Il faut également rappeler qu’au procès de Pétain, les ambassades américaine et d’Angleterre protesteront et que le secrétaire général du parti conservateur Kenneth de Courcy, proche de Churchill, dira à la Haute Cour : « De Gaulle sans Pétain, Pétain sans De Gaulle , n’auraient pas obtenu séparément pour la France, ce qu’ils ont obtenu ensemble » (même conclusion que l’historien de la marine américaine)

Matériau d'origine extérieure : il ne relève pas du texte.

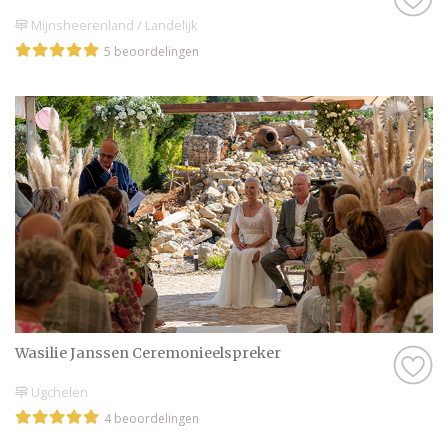
Mijnsheerenland / Landelijk
5 beoordelingen
Wasilie Janssen Ceremonieelspreker
Ugchelen
4 beoordelingen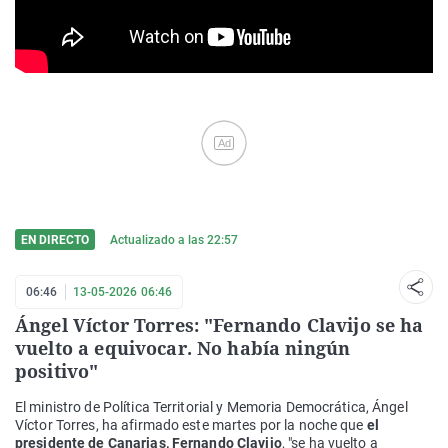
Ad
EN DIRECTO
Actualizado a las
22:57
06:46
13-05-2026 06:46
Ángel Víctor Torres: "Fernando Clavijo se ha
vuelto a equivocar. No había ningún
positivo"
El ministro de Política Territorial y Memoria Democrática, Ángel
Víctor Torres, ha afirmado este martes por la noche que
el
presidente de Canarias, Fernando Clavijo
, "se ha vuelto a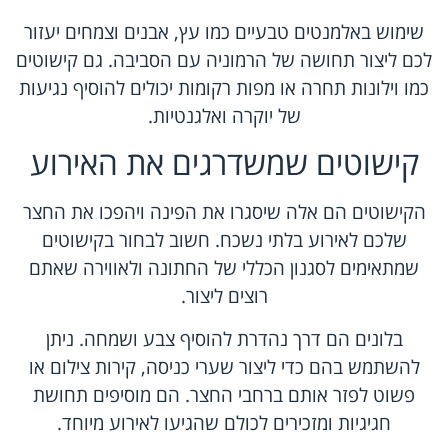
שימוש באלמנטים טבעיים כמו עץ, אבנים וצמחים יעזור
לכם ליצור תחושה של הרמוניה עם הסביבה. גם קישוטים
כמו וילונות תחרה או מפות רקומות יכולים להוסיף נגיעות
של יוקרה ואלגנטיות.
קישוטים שמשדרגים את האירוע
הקישוטים הם אלה שיסגרו את הפינה ויהפכו את החצר
שלכם לאירוע בלתי נשכח. חשוב לבחור בקישוטים
שמתאימים לסגנון הכללי של החתונה ולאווירה שאתם
רוצים ליצור.
בלונים הם דרך נהדרת להוסיף צבע ושמחה. ניתן
להשתמש בהם כדי ליצור שערי כניסה, קירות צילום או
פשוט לפזר אותם ברחבי החצר. הם מוסיפים תחושת
חגיגיות ומזכירים לכולם שהגיעו לאירוע מיוחד.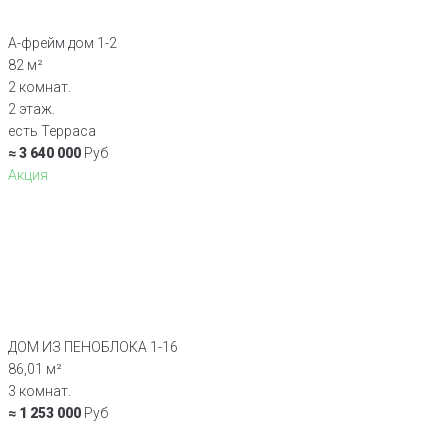
А-фрейм дом 1-2
82 м²
2 комнат.
2 этаж.
есть Терраса
≈ 3 640 000
Руб
Акция
ДОМ ИЗ ПЕНОБЛОКА 1-16
86,01 м²
3 комнат.
≈ 1 253 000
Руб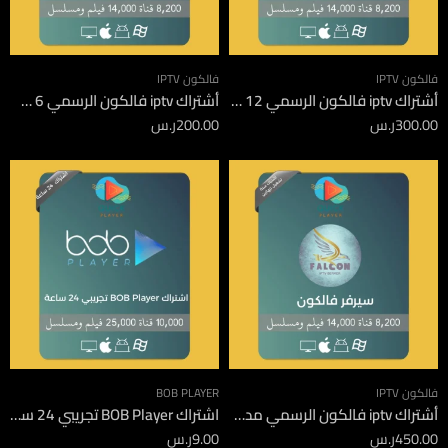
فالكون IPTV
فالكون IPTV
أشتراك iptv فالكون الرسمي 12 شهر
أشتراك iptv فالكون الرسمي 6 شهور
300.00
ر.س
200.00
ر.س
فالكون IPTV
BOB PLAYER
أشتراك iptv فالكون الرسمي مدة 12 شهر جهازين
اشتراك BOB Player تجريبي 24 ساعة
450.00
ر.س
9.00
ر.س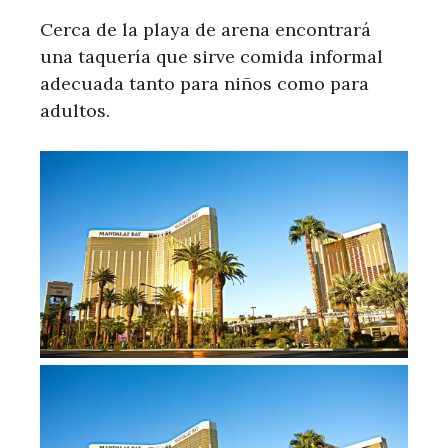
Cerca de la playa de arena encontrará
una taquería que sirve comida informal
adecuada tanto para niños como para
adultos.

Enfin, bien avant ce procès et peu de temps avant sa fin, Hitler réaffirme dans son testament politique sa méfiance vis-à-vis de la France à l’égard de laquelle « l’erreur de notre politique a été la plus complète » et le 20 février 1945 il résume son échec ainsi: « décidemment, les latins nous fichent la poisse ! Pendant que je me rendais à Montoir pour y avaliser une ridicule politique de collaboration avec la France, puis à Hendaye (en fait il s’y est rendu avant Montoir) pour y subir l’accolade d’un faux ami, un troisième Latin, qui celui-là était mon ami, profitait du fait que j’étais occupé ailleurs, pour mettre en branle sa funeste campagne contre la Grèce ».
Et on comprend alors, en paraphrasant Clausewitz, que pour Pétain, l’Armistice était la poursuite de la guerre par d’autres moyens.
Résultat : l’Afrique du Nord et Dakar que lorgnait l’État-major allemand, la flotte française que convoitait l’Amiral Raeder, ont échappé aux Allemands, de même avec un taux de survie de 75% en Métropole et de 100% en Afrique du Nord, soit un taux de survie moyen de 90%, les populations ciblées par la haine nazie sous domination française ont eu le taux de survie le plus élevé de tous les pays occupés par les Allemands.
Et qui d’autre que Pétain aurait pu obtenir ces conditions face à Hitler? Paul Raynaud ... ?
C’est ce que retiendront les prochaines générations grâce aux apports d’esprits indépendants comme Jacques Boncompain.
Il fallait que tout cela soit dit et redit. Ces deux ouvrages méritent bien 5 étoiles.